POLICY BRIEF : ILLINOIS

Federal "Stimulus" Deepens State Budget Woes

February 16, 2010

Revenue shortfalls will make budgeting for FY 2011 particularly difficult for state legislators. The task will be made tortuously more complex by an entirely new set of fiscal obligations resulting from states' use of federal "stimulus" funds.

Under the American Recovery and Reinvestment Act of 2009 (ARRA), Congress awarded states and localities some $280 billion (35% of all stimulus dollars) to sustain employment, create jobs and promote economic activity and growth. The vast majority of the state and municipal outlays - some 85% - have been designated for health, transportation, education and training programs.

The Wall Street Journal on 01.02.10 identified federal stimulus funds as making the state budget situation worse. Legislators, enticed by the promise of federal money, spent more money instead of adjusting budgets to declining revenue. Money was added for K-12 education; higher education; child care; health and welfare benefits; and a large expansion of Medicaid to cover the health care of unemployed workers and single workers without children. In 2011, when the federal funds run out, states will be stuck with one million more people on Medicaid with no money to pay for it.

A variety of conditions accompany acceptance of the funds. Foremost among them are assurances from states to maintain specific levels of program spending after the stimulus spigot runs dry. Such "maintenance of effort" standards apply to no less than 15 types of services buoyed by ARRA dollars, including Medicaid, K-12 education, road construction, and unemployment benefits.

Locked into such spending levels, state legislators now have far less flexibility in budgeting.

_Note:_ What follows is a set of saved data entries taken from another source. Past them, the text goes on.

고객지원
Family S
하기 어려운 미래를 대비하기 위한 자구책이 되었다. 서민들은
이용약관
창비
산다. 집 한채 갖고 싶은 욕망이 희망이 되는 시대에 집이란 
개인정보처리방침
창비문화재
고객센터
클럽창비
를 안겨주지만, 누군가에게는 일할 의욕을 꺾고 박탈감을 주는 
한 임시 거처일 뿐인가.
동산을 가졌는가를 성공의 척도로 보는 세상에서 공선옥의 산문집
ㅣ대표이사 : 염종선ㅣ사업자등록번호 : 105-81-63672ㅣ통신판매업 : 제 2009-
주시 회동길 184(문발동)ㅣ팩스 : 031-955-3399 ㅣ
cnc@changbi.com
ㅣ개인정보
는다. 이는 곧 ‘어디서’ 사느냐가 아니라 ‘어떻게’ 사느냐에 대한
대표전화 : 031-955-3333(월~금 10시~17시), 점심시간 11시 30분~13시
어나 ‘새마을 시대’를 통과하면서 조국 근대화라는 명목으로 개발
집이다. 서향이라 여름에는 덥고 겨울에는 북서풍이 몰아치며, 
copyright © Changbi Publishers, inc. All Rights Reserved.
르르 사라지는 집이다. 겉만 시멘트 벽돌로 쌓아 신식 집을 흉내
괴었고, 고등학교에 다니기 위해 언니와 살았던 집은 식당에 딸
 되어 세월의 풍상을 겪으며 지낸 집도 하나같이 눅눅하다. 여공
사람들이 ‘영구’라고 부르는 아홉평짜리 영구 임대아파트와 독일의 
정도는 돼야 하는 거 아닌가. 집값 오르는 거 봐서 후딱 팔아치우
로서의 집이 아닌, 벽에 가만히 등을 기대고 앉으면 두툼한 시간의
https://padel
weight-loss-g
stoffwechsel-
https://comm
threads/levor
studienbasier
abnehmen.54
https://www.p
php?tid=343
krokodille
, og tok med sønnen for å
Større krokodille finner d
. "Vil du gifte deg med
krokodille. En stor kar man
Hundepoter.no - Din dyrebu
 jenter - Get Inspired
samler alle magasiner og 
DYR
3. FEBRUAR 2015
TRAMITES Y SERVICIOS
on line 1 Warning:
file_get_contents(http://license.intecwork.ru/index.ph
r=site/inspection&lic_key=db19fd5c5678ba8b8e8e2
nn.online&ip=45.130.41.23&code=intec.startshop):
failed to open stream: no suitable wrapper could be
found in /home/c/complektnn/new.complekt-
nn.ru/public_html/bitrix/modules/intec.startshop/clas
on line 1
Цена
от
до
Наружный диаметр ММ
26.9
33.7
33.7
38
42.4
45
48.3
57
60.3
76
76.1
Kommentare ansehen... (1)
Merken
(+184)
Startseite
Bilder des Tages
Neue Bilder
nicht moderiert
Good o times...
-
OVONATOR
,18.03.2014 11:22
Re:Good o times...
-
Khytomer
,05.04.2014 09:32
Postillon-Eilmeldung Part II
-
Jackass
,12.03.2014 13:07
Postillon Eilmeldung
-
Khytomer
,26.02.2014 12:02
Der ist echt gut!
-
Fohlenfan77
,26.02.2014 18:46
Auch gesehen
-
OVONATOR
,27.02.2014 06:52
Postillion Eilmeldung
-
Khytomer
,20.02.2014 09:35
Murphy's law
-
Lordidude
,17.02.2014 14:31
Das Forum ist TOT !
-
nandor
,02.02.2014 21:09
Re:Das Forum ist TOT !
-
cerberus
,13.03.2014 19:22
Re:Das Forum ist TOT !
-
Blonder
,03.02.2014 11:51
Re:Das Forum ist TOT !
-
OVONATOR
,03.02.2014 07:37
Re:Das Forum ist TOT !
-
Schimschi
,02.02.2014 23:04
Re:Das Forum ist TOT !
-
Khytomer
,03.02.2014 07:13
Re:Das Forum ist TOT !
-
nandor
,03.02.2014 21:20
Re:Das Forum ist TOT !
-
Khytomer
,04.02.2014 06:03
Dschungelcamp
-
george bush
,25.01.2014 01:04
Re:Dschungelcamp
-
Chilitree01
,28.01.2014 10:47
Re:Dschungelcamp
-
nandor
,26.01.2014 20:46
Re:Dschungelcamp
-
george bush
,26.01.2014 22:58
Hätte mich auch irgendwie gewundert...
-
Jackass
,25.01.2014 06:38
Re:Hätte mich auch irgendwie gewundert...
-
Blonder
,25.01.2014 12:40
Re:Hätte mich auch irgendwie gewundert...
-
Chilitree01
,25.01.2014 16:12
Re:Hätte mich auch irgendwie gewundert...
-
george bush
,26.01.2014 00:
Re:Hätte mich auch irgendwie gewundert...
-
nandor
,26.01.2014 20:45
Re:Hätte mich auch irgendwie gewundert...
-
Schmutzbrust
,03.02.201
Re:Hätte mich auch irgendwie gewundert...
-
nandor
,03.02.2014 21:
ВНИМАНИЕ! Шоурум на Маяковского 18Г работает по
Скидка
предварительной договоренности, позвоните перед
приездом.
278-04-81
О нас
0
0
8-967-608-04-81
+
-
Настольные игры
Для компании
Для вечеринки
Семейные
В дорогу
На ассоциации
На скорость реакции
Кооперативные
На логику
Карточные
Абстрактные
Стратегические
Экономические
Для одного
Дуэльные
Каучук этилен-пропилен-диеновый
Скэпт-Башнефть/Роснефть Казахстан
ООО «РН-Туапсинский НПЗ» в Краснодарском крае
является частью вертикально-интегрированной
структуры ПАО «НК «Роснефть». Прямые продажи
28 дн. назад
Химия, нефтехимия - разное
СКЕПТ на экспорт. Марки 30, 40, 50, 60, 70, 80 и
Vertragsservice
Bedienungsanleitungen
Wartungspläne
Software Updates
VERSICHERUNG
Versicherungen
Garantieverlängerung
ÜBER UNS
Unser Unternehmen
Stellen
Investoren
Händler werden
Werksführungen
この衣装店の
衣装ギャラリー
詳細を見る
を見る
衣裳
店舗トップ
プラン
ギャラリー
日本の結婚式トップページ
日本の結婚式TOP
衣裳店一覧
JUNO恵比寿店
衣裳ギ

For example, Illinois officials told researchers with the General Accountability Office that lower-than-expected fuel tax receipts will require the state to use general funds to comply with the maintenance of effort requirements. That will necessitate either spending cuts in other services or a tax increase to make up for the revenue shift.

States may appeal to the federal government for a waiver from specific maintenance of effort amounts. However, a waiver would still require the recipient state to maintain the same proportion of the total budget for applicable programs.

An accounting of stimulus funding by state is available at Recovery.gov, a Web site created by Congress as a repository for information related to stimulus spending.

The General Accountability Office also has issued a report on the challenge to states in complying with maintenance of effort requirements. http://www.gao.gov/new.items/d10247.pdf

It appears that the federal stimulus bailout of the states resulted "in decreased state sovereignty, encouraged future fiscal responsibility and rewarded the most fiscally irresponsible states at the expense of the fiscally responsible states."